━━━ Records for the task ━━━

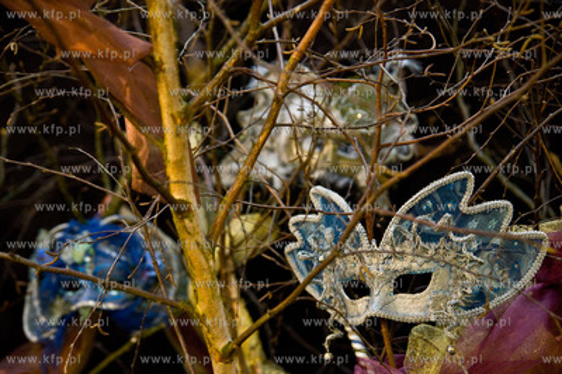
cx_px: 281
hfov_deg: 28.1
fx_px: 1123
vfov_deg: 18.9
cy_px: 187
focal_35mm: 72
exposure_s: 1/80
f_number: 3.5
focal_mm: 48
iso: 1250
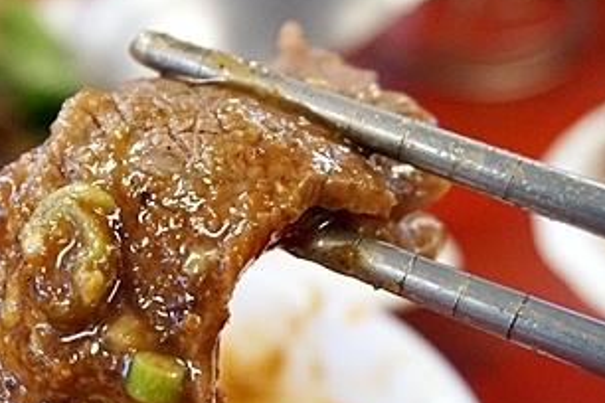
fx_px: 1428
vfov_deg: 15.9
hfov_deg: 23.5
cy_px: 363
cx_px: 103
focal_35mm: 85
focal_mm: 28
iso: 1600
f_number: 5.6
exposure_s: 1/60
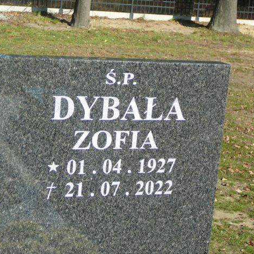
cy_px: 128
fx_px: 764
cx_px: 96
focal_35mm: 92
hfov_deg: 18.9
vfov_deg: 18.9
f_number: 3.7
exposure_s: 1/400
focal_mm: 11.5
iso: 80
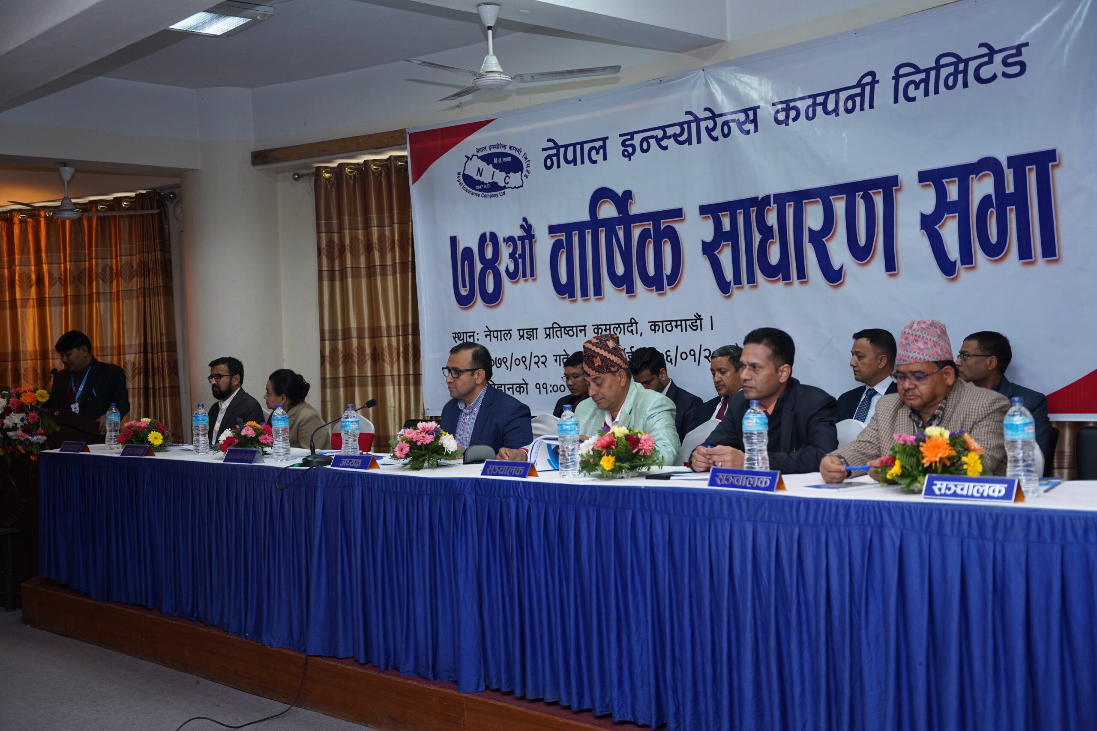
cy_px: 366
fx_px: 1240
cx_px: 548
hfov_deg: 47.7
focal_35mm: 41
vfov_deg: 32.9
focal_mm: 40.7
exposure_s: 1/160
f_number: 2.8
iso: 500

━━━

Each record above should be restated word for word. The pictures should not appear.

cx_px: 281
hfov_deg: 28.1
fx_px: 1123
vfov_deg: 18.9
cy_px: 187
focal_35mm: 72
exposure_s: 1/80
f_number: 3.5
focal_mm: 48
iso: 1250
fx_px: 1428
vfov_deg: 15.9
hfov_deg: 23.5
cy_px: 363
cx_px: 103
focal_35mm: 85
focal_mm: 28
iso: 1600
f_number: 5.6
exposure_s: 1/60
cy_px: 128
fx_px: 764
cx_px: 96
focal_35mm: 92
hfov_deg: 18.9
vfov_deg: 18.9
f_number: 3.7
exposure_s: 1/400
focal_mm: 11.5
iso: 80
cy_px: 366
fx_px: 1240
cx_px: 548
hfov_deg: 47.7
focal_35mm: 41
vfov_deg: 32.9
focal_mm: 40.7
exposure_s: 1/160
f_number: 2.8
iso: 500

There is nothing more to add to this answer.